Just now, several national polls have presumptive GOP nominee Mitt
Romney defeating Barack Hussein Obama on November 6. A few other polls
present the opposite result. The most interesting thing about this split
among the prognosticators is the cleavage between those who choose to
believe which poll. The pollsters themselves are dedicated to producing
a good, trustworthy prediction based on the soundest known techniques
and the most reliable evidence available at the moment. Their allegiants
mainly want a certain result, and will pledge their faith to whichever
poll best matches their preferences.

No doubt the folks whose opinions skewed the famous 1936 Literary Digest
telephone poll heavily in favor of Governor Alf Landon wanted to believe
that result, too. The election decreed otherwise, but the poll must have
been a comfort to Republican partisans and critics of the New Deal until
the balloting was held. A bare twelve years later, poll after poll had
Governor Thomas Dewey defeating Harry Truman, as well, similarly to the
chagrin of those who had put their faith in the polls beforehand.

The most important case of a recent prediction gone wildly wrong may be
the Election Night 2000 fiasco that had the major networks declaring Al
Gore the winner in Florida more than an hour before the polls actually
closed there. The result was massively embarrassing to many a talking
head: in part because no one wants to be wrong on camera, but in equal
part because they were almost undisguisedly Democrat partisans and Gore
backers.

I know, I know: this is all very interesting, a delightful study in the
presumptions of "specialists" and the arrogance of "experts," but so
what?
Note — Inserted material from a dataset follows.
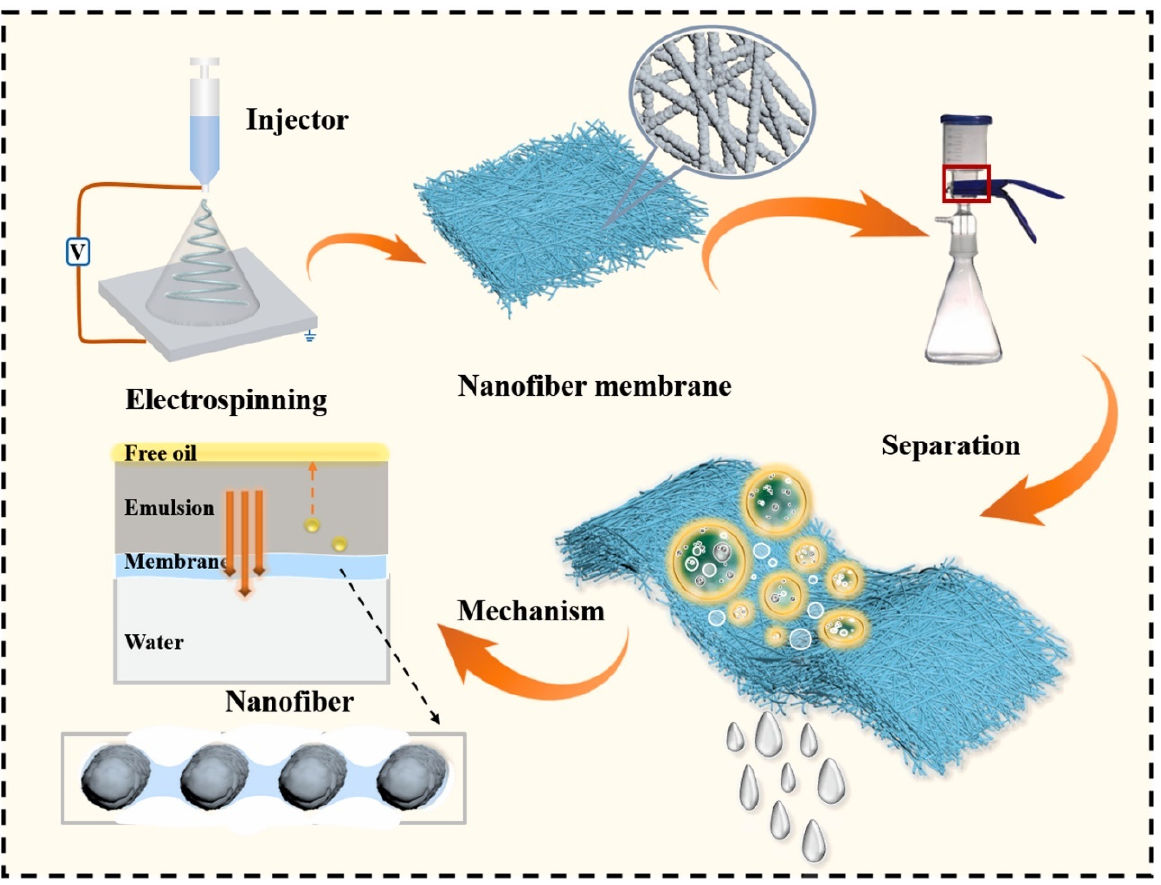
Figure 6. Fabrication of blend containing polyvinylidene difluoride and TiO 2 nanoparticles into a membrane for oil–water separation. Adapted with permission from Du et al. [205] . Copyright (2021) Elsevier.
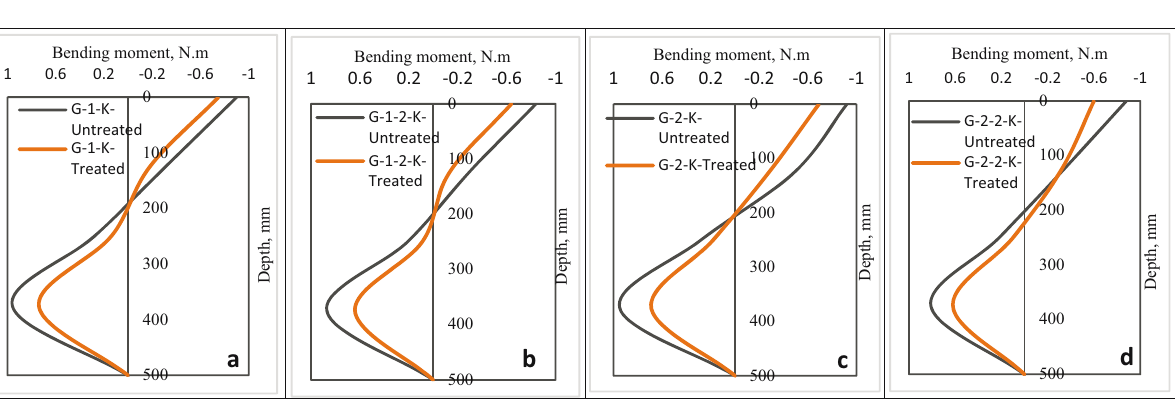
Figure 8: Bending moment of the pile group in treated and untreated soil with nano - SiO 2 – P1 at ( a ) 50% axial load, ( b ) 50% axial load and 100% lateral load, ( c ) 100% axial load, and ( d ) 100% axial load and 100% lateral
This is what: How many of the Landon backers in 1936, the Dewey
backers in 1948, and Florida voters in 2000 refrained from voting
because they believed a prediction that turned out not to be accurate?

There's an exertion of effort involved in getting up off the couch and
going to the polls -- minor, to be sure, but it can be enough to keep a
"convinced" voter home. Why, after all, should you stir your stumps to
get to the polling place if you're dead certain that your side has it
"in the bag" -- or contrariwise?

That effect is a large part of the reason so many Americans disbelieve
in the objectivity of political polls. The use of a slanted poll to
depress one side's turnout seems just too tempting to resist, especially
since most polling experts are known to be partisans of one sort or
another.

Even if you're inclined to regard this as a "problem," there's no
"solution" applicable to large numbers of people. All you can do is
resolve to pay no attention to the polls...a rather difficult thing when
the latest poll results are displayed in 36-point type at the head of
every newspaper and the top of every Website, and trumpeted
authoritatively at the beginning of every broadcast news program.

5 comments:

  1. Question:

    In what year did the dead become eligible to vote in Chicago? (No, I don't know the answer.)

    ReplyDelete
  2. "Prediction is hard, especially about the future." -- Author unknown

    Niels Bohr

    ReplyDelete
  3. Here is the problem that confounds the polls: The DNC is poised to steal the election in the battleground states. On Wendsday morning Nov 7th a confused Mitt Romney will concede and that will be that. Every close election in this country for the last 100 years or more hase been stolen by the democrats. Not that they are dishonest and republicans are good and honest people, but simply that they are organized and committed to it and republicans are unorganized and balkanized and were never good at it. The democrats have the unions, 100 or more community organizer organizations and thousands of local thugs on the ground in the polls and driving vans through town picking up any drunk or homeless guy who will vote if tempted with a $20 bill. Obama will win this election exactly as he won every election in the Chicago style. That is my prediction. Unless we can implement real voter fraud preventative measures you can look foreward to 4 more years of Obama.

    ReplyDelete
  4. And there I was thinking it was Yogi Berra.

    ReplyDelete
  5. I don't pay much attention to polls, especially polls conducted by the media. I've always thought that they were more about molding public opinion than reflecting it.